Shovel Knight is a brand that has taken the world by storm since its successful Kickstarter and several released spin-offs that make up the eventual Treasure Trove release. As the fourth entry in the series, Shovel Knight: King of Cards follows King Knight on his journey to best the Three Kings, join the Order of No Quarter, and become the top Joustus player in all the kingdoms. As a prequel to the original Shovel Knight, this title follows a journey that will see several returning characters, as well as some new faces that give this title its own sense of style and charm. Along that same line, this title features over thirty new stages, new enemies, and new bosses, along with the card game Joustus that is the most prevalent new feature for this release.

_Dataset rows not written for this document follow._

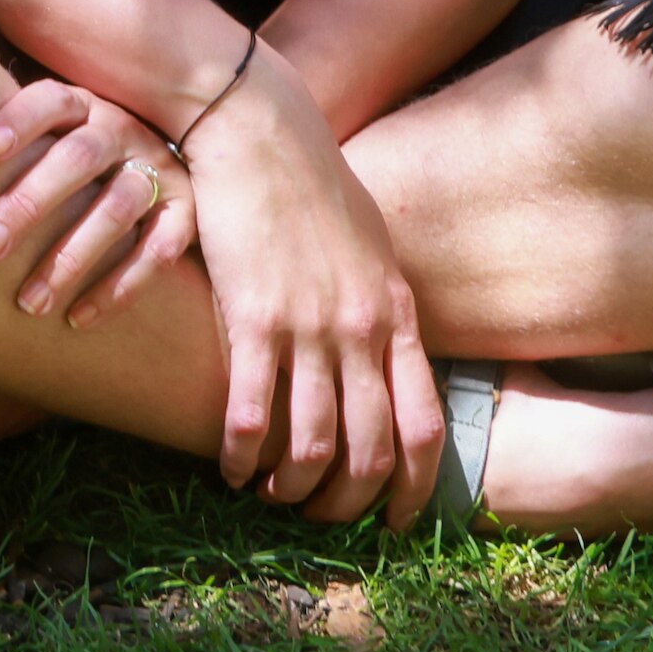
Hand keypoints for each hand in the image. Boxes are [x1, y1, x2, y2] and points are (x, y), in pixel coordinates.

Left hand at [0, 78, 195, 326]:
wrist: (177, 166)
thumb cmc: (77, 166)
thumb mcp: (53, 139)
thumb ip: (11, 147)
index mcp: (84, 106)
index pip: (52, 101)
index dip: (20, 120)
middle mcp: (122, 130)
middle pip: (78, 157)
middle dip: (30, 201)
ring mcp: (158, 170)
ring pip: (117, 206)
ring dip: (71, 256)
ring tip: (29, 301)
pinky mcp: (186, 214)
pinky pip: (156, 251)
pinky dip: (118, 288)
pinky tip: (78, 318)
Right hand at [176, 66, 442, 528]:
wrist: (262, 130)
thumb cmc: (313, 183)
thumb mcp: (371, 246)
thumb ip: (382, 304)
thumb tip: (388, 348)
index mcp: (396, 316)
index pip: (425, 426)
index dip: (413, 490)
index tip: (393, 521)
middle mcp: (362, 330)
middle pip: (370, 451)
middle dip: (344, 503)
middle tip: (317, 516)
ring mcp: (310, 326)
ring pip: (311, 445)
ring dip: (290, 488)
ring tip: (268, 494)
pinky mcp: (254, 316)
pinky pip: (250, 411)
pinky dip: (238, 454)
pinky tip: (227, 467)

Even with all of this bonus content, however, you still have a lot leak over from the previously released entries in the series, which makes some of what you are doing feel samey after the successive releases.

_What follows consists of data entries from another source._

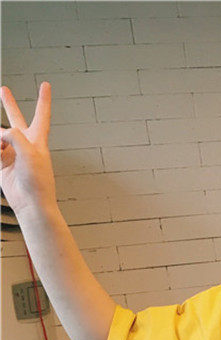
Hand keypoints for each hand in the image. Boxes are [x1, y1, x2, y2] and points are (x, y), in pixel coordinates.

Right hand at [0, 82, 57, 216]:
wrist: (31, 203)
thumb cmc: (39, 182)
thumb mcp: (30, 153)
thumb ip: (15, 136)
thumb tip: (1, 133)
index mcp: (38, 140)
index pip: (42, 114)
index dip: (43, 99)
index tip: (46, 85)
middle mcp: (26, 144)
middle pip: (16, 118)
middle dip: (9, 104)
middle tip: (3, 90)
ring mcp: (12, 153)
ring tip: (1, 151)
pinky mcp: (2, 163)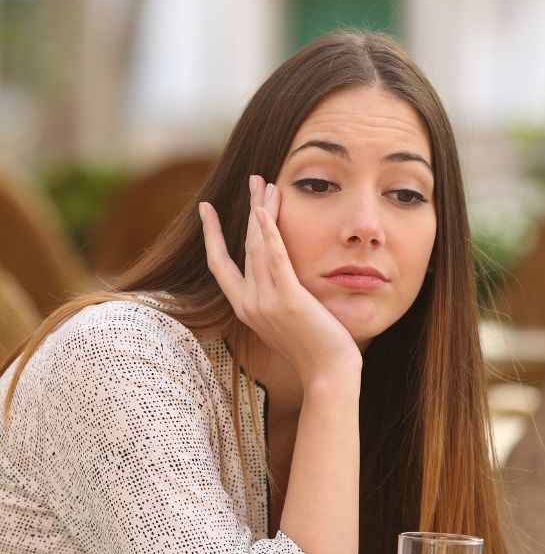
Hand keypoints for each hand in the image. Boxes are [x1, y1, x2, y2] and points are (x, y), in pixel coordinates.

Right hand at [199, 175, 361, 389]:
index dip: (212, 234)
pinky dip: (269, 232)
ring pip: (258, 246)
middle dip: (250, 208)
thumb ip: (278, 299)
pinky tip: (264, 210)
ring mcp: (266, 302)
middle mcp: (249, 303)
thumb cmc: (315, 350)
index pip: (220, 264)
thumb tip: (281, 283)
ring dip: (262, 210)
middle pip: (244, 245)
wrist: (328, 374)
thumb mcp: (288, 322)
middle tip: (254, 179)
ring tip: (266, 183)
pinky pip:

Starting with Joustus, you will be playing this card battle game throughout your quest and, as the defining feature for this release, it is the one that is the most important. Battling on a grid, you will have one to several gems scattered about the board that you and your opponent will have to jockey for positioning over. Cards cannot be placed directly on the gems but need to be “pushed” onto them for a capture. Each card has arrows on them that designate which direction they can push, with varying levels of strength. The directional arrows are also used to block incoming pushes, as you cannot push a card with an arrow that stands against it. This allows you to use some levels of strategy as you, not only try to grab all the gems, but also attempt to block off certain points of the board so you can win the match. Other than that, you go back and forth until the entire grid is filled with cards and the one who possesses the most gems is the victor.

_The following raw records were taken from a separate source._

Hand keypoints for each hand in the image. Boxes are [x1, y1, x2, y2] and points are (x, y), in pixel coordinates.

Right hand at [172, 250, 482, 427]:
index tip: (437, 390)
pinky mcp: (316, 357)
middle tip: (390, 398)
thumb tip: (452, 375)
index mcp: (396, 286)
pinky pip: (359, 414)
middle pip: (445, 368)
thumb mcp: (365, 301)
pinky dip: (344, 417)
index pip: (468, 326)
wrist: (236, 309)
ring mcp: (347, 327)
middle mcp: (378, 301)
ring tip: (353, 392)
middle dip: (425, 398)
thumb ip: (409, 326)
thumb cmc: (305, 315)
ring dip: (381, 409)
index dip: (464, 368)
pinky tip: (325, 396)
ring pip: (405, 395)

Although offering a decent, spin-off mini-game, Joustus is not something that offers enough substance to be a stand-alone product. And when you consider that there is a lot of shared platforming, levels, and gameplay in the rest of this title, there really needed to be something more extravagant to set it apart in this category. Adding card games onto releases as a side project has become fairly common, but most other entries offer games with more thought and allow for a bit more interest. The fact this whole series is based on 8-bit, NES roots means you can give some leeway to Joustus, as it is designed to seem like it could run on old hardware, but it isn’t something that will profoundly affect you, even if it is just an addictive mini-game in between the series’ well-known platforming sections. Even though I didn’t find Joustus as profound as something like Hearthstone or Gwent, it offers a quick and fun break from the tough, old-school platforming and can be completely skipped if it isn’t something you fell in love with as well.

King Knight acts in a lot of ways similar to Shovel Knight but has his own flavor that makes some of the retread more interesting. Wielding a shoulder-charging attack that transforms into a spinning jump when hitting certain objects, creatures, and wall types, you can take on some interesting platforming sections and boss fights that feel all Shovel Knight, but unique as well. You also have abilities that are unleashed with “vigor” gathered from potion bottles that are dropped from enemies and breakable environmental objects. And finally, items and equipment can be used as well. The items and abilities act very similarly to that of the other Shovel Knight releases, but all in all is well-done enough to garner more praise. Platforming is as difficult as ever, but King of Cards always feels fair and the controls tight.

My biggest complaint throughout this game is just how much the levels feel re-used, or at the very least similar enough to the other releases to give me that déjà vu feeling all the time. Shovel Knight had level design down to a science, so this game follows suit and in no way am I commenting on the actual look or level-building as they are master-class, but I wish there was a bit more to make it all its own. I understand this title is set in the same universe, and thus would have similarities, but I couldn’t stop myself from feeling like I had already played parts of this one.

The old-school feel and aesthetic have not been lost in this newest entry, and although tough-as-nails platformers of yesteryear aren’t something I yearn for a return to, this game does everything it can to change my mind. Masterfully crafted pixel art and soundtrack make this an overall package that is hard not to recommend, even if it feels wholly the same as the original Shovel Knight release, outside of basic mechanic changes and the newly minted card game. If you are a fan of any of the previous releases in the series, or just like platformers in general, then this is definitely one you will want to consider for your library.